Sa pratique procure aussi une occasion d’observer comment le changement opère au travers d’un dialogue constant entre la société et le droit qui la régule.
Ce dialogue met en mouvement l’état de droit dont la structure assure la pérennité de notre contrat social et de la paix civile tout en intégrant le changement en continu, notamment au travers de la Justice.
La désobéissance civile est une modalité de ce dialogue.
Utilisée à bon escient, elle est un formidable outil d’évolution de nos sociétés.
La désobéissance civile désigne une action non violente, individuelle ou collective, publique ou non, consistant à enfreindre (ou mettre en échec par une infraction liée) une règle du droit en vigueur que ses participants tiennent pour illégitime, et qu’ils souhaitent dénoncer, voire faire abroger.

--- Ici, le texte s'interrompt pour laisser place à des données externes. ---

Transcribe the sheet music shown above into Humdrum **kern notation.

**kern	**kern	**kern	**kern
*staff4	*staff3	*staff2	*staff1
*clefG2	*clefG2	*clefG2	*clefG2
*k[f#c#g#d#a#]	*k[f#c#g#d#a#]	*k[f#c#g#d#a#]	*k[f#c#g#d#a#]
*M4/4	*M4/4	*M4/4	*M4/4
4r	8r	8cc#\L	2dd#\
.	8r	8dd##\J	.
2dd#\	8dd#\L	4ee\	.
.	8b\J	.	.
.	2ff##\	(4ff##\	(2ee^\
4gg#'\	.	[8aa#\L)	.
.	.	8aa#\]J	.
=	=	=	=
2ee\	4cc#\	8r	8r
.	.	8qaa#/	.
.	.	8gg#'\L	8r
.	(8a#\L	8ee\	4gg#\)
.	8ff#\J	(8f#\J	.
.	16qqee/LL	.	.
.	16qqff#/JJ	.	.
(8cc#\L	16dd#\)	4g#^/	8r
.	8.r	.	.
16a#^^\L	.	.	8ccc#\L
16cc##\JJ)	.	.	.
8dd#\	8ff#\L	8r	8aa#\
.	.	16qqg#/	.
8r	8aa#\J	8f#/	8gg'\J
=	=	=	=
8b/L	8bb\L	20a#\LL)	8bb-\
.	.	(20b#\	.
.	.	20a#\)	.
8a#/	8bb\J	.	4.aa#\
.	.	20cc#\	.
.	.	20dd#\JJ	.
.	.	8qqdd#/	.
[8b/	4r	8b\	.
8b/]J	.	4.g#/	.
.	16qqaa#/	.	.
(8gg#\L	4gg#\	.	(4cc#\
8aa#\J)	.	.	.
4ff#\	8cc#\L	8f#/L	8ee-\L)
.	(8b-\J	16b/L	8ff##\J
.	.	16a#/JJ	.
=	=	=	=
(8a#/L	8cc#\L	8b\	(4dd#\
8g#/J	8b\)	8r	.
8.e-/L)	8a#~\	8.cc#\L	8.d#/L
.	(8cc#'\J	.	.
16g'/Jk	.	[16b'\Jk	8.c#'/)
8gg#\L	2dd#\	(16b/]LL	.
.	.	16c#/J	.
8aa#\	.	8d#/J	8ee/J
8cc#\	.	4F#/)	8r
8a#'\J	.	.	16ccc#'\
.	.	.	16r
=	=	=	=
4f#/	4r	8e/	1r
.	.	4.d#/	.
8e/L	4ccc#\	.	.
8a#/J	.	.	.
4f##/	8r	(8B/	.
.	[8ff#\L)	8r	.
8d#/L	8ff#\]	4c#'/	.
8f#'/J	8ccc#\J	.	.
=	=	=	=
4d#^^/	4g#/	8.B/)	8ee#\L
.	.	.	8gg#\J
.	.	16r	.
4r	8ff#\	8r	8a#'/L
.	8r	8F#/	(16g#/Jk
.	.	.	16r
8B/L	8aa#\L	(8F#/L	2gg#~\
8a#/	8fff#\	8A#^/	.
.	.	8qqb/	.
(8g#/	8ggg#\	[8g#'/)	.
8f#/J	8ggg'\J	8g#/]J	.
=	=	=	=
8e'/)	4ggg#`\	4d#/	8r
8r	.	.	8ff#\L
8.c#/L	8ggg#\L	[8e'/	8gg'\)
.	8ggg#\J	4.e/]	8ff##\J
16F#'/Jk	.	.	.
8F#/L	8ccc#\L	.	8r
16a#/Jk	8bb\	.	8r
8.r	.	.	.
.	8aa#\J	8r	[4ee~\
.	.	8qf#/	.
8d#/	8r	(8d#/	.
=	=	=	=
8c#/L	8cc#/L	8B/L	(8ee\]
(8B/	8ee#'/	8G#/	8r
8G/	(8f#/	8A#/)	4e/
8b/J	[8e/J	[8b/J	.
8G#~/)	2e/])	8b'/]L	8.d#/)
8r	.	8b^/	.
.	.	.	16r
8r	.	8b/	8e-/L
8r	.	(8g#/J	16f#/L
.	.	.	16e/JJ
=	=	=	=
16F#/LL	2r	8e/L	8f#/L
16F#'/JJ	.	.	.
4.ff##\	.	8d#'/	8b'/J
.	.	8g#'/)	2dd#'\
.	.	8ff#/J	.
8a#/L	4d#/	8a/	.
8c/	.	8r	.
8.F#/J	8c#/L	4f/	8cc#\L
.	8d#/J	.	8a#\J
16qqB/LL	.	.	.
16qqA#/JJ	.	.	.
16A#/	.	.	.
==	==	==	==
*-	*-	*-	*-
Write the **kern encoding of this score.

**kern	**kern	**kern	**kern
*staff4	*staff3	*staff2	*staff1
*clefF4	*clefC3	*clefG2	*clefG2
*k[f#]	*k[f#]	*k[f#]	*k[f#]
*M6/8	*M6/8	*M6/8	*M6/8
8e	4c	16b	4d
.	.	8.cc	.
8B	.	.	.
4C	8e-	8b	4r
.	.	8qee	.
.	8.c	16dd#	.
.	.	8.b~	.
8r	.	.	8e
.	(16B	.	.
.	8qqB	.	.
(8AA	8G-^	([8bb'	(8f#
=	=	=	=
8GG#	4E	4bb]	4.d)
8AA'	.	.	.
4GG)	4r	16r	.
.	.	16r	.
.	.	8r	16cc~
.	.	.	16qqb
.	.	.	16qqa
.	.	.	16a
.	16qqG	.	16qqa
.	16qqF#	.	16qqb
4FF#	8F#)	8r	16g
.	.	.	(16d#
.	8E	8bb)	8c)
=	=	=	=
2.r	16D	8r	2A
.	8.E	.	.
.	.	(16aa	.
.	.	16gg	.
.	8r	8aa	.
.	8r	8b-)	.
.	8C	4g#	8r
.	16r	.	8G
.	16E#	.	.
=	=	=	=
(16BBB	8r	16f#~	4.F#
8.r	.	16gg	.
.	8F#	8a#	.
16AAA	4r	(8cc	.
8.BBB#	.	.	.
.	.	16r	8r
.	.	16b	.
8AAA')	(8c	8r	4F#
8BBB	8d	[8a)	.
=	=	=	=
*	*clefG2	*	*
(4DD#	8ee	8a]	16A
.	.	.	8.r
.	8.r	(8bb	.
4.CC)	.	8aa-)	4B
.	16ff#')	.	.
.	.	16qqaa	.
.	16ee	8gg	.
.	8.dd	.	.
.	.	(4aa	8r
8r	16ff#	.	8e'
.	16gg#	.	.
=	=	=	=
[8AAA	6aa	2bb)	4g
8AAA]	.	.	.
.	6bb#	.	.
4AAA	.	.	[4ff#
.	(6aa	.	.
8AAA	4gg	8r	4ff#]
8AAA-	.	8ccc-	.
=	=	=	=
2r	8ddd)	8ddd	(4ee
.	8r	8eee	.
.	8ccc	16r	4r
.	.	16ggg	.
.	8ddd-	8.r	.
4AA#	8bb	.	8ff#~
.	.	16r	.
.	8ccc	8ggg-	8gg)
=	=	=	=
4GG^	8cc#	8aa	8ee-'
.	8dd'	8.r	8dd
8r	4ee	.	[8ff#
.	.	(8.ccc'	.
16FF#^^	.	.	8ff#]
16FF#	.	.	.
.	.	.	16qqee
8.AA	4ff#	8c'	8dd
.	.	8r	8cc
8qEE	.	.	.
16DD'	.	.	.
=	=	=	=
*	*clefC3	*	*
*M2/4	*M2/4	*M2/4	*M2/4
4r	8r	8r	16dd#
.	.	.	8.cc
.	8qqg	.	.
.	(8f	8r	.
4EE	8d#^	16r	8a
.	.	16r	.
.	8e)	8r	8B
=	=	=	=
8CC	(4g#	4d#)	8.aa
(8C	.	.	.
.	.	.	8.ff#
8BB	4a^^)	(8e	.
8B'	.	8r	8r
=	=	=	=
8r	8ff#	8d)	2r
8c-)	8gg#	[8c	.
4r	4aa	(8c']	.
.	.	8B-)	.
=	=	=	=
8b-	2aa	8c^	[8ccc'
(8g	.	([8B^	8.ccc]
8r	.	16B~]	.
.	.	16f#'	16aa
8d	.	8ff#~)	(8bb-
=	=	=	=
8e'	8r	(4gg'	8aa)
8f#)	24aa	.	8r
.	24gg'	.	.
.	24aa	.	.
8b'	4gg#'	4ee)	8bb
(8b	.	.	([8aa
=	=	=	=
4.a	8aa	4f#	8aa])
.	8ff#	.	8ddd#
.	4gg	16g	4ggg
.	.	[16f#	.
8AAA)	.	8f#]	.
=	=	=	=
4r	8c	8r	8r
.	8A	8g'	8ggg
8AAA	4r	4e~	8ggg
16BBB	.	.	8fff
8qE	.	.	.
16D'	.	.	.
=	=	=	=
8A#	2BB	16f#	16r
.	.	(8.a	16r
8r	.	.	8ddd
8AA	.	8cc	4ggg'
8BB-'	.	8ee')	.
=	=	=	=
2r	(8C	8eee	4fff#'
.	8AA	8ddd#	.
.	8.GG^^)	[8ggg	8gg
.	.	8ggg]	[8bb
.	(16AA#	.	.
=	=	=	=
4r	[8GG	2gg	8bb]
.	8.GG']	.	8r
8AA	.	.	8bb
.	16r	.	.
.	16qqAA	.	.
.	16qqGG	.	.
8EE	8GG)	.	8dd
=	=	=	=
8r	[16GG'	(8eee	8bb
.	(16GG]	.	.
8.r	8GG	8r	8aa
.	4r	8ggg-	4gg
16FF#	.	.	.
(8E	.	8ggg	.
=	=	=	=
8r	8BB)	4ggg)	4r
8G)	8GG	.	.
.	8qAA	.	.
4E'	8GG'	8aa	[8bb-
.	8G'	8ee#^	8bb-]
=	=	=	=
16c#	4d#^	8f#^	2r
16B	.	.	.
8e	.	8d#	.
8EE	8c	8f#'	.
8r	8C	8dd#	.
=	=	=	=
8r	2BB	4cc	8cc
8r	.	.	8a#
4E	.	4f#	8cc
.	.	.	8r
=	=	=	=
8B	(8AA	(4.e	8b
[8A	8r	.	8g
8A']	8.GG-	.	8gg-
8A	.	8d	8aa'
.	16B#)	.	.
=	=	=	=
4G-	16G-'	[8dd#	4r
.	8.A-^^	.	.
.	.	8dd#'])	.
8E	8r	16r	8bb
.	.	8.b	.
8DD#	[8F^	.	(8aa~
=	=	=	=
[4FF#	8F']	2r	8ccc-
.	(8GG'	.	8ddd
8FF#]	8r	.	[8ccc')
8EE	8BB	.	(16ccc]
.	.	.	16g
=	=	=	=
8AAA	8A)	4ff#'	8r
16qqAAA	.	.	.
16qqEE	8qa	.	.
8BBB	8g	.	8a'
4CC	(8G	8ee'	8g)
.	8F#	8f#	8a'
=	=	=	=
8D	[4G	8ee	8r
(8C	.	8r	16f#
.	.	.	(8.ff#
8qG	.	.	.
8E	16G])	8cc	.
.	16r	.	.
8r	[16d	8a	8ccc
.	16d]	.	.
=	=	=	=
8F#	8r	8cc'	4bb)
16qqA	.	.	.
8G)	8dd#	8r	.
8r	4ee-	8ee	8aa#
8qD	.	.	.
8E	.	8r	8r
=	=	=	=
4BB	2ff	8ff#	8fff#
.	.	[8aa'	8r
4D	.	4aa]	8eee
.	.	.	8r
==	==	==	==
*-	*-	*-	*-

Elle tire son fondement juridique dans la résistance à l’oppression, que la Déclaration des Droits de l’Homme et du Citoyen de 1789 qualifie de droit naturel et imprescriptible de l’homme au même titre que la liberté, la propriété et la sureté[3].
Elle a précisément besoin, pour fonctionner, de déclencher une poursuite judiciaire.
Son efficacité repose sur la notion juridique d’état de nécessité qui constitue dans le droit positif de la plupart des pays démocratiques ce que l’on appelle en droit pénal un fait justificatif excluant toute responsabilité pénale et qui est ainsi défini :
N’est pas pénalement responsable la personne qui, face à un danger actuel ou imminent qui menace elle-même, autrui ou un bien, accomplit un acte nécessaire à la sauvegarde de la personne ou du bien, sauf s’il y a disproportion entre les moyens employés et la gravité de la menace.
Si un tribunal reconnait cet état de nécessité et prononce la relaxe du ou des auteurs de l’acte poursuivi qui n’est donc plus incriminé, la règle dénoncée qui constituait le fondement de cette incrimination ou qui était mise en échec par la justification de l’infraction commise qui lui était liée s’en trouve nécessairement affaiblie, voire remise en question.
L’objectif poursuivi, et parfois le résultat obtenu consiste donc en une modification durable de l’état du droit et par répercussion de notre contrat social.
C’est en ce sens un exercice de pouvoir citoyen.
La jurisprudence fournit des exemples de décisions qui, rendues sur le fondement de l’état de nécessité, légitiment en réalité des formes de désobéissance civile[4], même si certains auteurs préfèrent, pour désigner une action individuelle, le concept d’objection de conscience.
Les conditions de succès d’une telle action sont aussi subtiles et celle-ci doit être bien réfléchie, cadrée, et cantonnée pour créer les conditions de la reconnaissance d’un état de nécessité.
N’en déplaise à celles et ceux qui voudraient la criminaliser, la désobéissance civile est en réalité parfaitement intégrée dans la structuration juridique de nos contrats sociaux au travers de l’état de droit, puisqu’elle y est en son sein immédiatement opérationnelle.
Sa disponibilité dans notre droit constitue une chance précieuse pour nos sociétés occidentales au regard de la situation de toutes celles et ceux dans le monde qui, pour résister à l’oppression, doivent se mettre en danger physique.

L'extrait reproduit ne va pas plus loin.